The way the similarity matrix is computed depends on the sim_options parameter passed at the creation of the algorithm (see Similarity measure configuration).

This method is only relevant for algorithms using a similarity measure, such as the k-NN algorithms.

Returns:: The similarity matrix.

default_prediction()[source]¶

Used when the PredictionImpossible exception is raised during a call to predict(). By default, return the global mean of all ratings (can be overridden in child classes).

Returns:: The mean of all ratings in the trainset.
Return type:: (float)

fit(trainset)[source]¶

Train an algorithm on a given training set.

This method is called by every derived class as the first basic step for training an algorithm. It basically just initializes some internal structures and set the self.trainset attribute.

Parameters:: trainset (Trainset) – A training set, as returned by the folds method.
Returns:: self

get_neighbors(iid, k)[source]¶

Return the k nearest neighbors of iid, which is the inner id of a user or an item, depending on the user_based field of sim_options (see Similarity measure configuration).

As the similarities are computed on the basis of a similarity measure, this method is only relevant for algorithms using a similarity measure, such as the k-NN algorithms.

For a usage example, see the FAQ.

Parameters:

iid (int) – The (inner) id of the user (or item) for which we want the nearest neighbors. See this note.
k (int) – The number of neighbors to retrieve.

Returns:

The list of the k (inner) ids of the closest users (or items) to iid.

predict(uid, iid, r_ui=None, clip=True, verbose=False)[source]¶

Compute the rating prediction for given user and item.

The predict method converts raw ids to inner ids and then calls the estimate method which is defined in every derived class. If the prediction is impossible (e.g. because the user and/or the item is unknown), the prediction is set according to default_prediction().

Parameters:

uid – (Raw) id of the user. See this note.
iid – (Raw) id of the item. See this note.
r_ui (float) – The true rating \(r_{ui}\). Optional, default is None.
clip (bool) – Whether to clip the estimation into the rating scale. For example, if \(\hat{r}_{ui}\) is \(5.5\) while the rating scale is \([1, 5]\), then \(\hat{r}_{ui}\) is set to \(5\). Same goes if \(\hat{r}_{ui} < 1\). Default is True.
verbose (bool) – Whether to print details of the prediction. Default is False.

Returns:

A Prediction object containing:

The (raw) user id uid.
The (raw) item id iid.
The true rating r_ui (\(r_{ui}\)).
The estimated rating (\(\hat{r}_{ui}\)).
Some additional details about the prediction that might be useful for later analysis.
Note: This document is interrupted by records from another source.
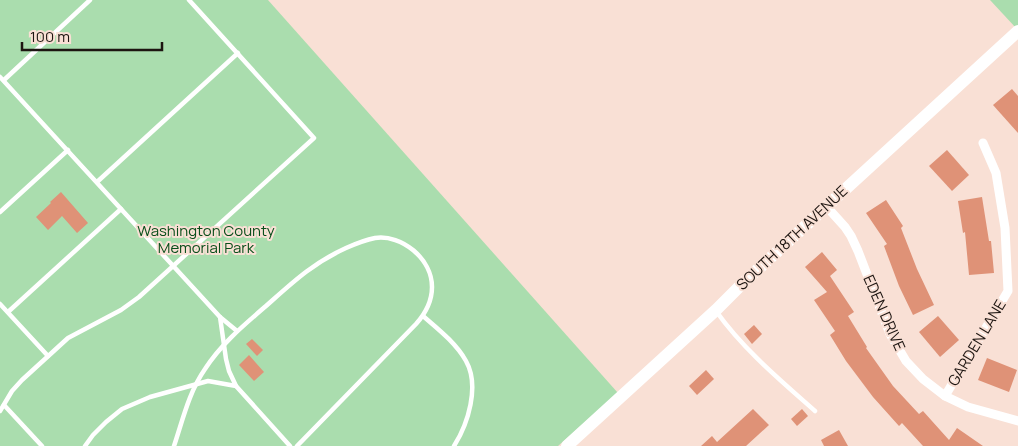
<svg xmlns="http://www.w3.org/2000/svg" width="1018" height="446" font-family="Manrope,sans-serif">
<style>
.green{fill:#aaddae}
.building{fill:#df9277}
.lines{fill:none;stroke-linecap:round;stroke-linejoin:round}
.lane{stroke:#fff;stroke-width:4.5}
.street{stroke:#fff;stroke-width:9}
.secondary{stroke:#fff;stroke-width:12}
.labels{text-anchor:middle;stroke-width:4;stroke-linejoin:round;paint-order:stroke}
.park-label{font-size:15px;fill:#084e1a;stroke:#f9e0d5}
.street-label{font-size:15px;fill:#1d1511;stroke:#f9e0d5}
</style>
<rect width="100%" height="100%" fill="#f9e0d5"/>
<g class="green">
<path d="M0 0H268L618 393 558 446H0Z"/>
<path d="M990 0H1018V26L1016 28Z"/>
</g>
<g class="building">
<path d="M1012 89 1018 96V133L993 105Z"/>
<path d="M947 150 969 175 952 191 929 166Z"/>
<path d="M61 192 88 223 77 233 62 216 48 230 36 217 51 203 50 202Z"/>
<path d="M982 197 989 241H991L994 273 969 275 965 232 963 233 958 201Z"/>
<path d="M886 200 903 226 901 228 917 269 934 305 913 315 899 286 884 246 887 244 866 213Z"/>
<path d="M822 252 837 270 830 276 854 312 848 316 867 347 866 348 893 386 919 414 923 411 949 440 957 428 983 446H923L902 423 899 426 873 397 846 361 830 335 835 331 814 300 827 292 805 267Z"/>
<path d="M938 316 959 340 940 357 919 332Z"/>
<path d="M754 325 762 334 752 344 744 334Z"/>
<path d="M252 339 263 350 257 356 246 344Z"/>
<path d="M249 355 264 372 254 381 239 365Z"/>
<path d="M987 358 1017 370 1009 392 978 380Z"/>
<path d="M706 370 714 379 697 395 689 386Z"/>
<path d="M753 409 769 425 746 446H701L712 436 717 442Z"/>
<path d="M802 409 808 416 797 426 791 419Z"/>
<path d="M839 430 848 446H824L821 440Z"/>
</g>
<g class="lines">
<g class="lane">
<path d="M0 77 220 317 237 331"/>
<path d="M4 80 90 0"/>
<path d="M97 182 238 53"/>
<path d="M0 212 68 150"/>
<path d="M0 304 48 356"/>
<path d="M716 311C743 349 780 380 815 411"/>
<path d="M8 312 121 209"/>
<path d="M423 316C438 329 456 343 466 361 480 386 468 424 454 446"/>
<path d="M220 317 226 359 229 371 236 386 290 446"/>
<path d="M4 405 42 446"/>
<path d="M0 411 12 391 22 380 68 338 121 310 139 297 314 138 189 0"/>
<path d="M85 446 93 435 106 422 122 409 150 397 208 381 236 386"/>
<path d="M174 446C183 419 189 392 205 369 221 344 244 325 266 306 293 282 313 263 346 248 355 244 365 240 375 238 402 234 432 259 432 287 432 301 425 314 416 324L297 446"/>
</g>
<g class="street">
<path d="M826 206 845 227 851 236 858 251 890 334 906 361 923 379 945 396 968 407 1018 421"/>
<path d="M945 396 1008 291 1005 228 996 173 983 143"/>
</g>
<path class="secondary" d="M567 446 716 310 743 283 1018 31"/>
</g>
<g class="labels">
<g class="park-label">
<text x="206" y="236">Washington County<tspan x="206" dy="17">Memorial Park</tspan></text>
</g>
<g class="street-label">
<text transform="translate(792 238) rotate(-43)" y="5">SOUTH 18TH AVENUE</text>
<text transform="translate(884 313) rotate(66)" y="5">EDEN DRIVE</text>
<text transform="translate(977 343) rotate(-59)" y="5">GARDEN LANE</text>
</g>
</g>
<path d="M22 42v8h140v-8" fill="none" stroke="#1d1511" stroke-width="2.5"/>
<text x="30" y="42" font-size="15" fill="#1d1511" stroke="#f9e0d5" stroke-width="4" paint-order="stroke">100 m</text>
</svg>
test(testset, verbose=False)[source]¶

Test the algorithm on given testset, i.e. estimate all the ratings in the given testset.

Parameters:

testset – A test set, as returned by a cross-validation itertor or by the build_testset() method.
verbose (bool) – Whether to print details for each predictions. Default is False.

Returns:

A list of Prediction objects that contains all the estimated ratings.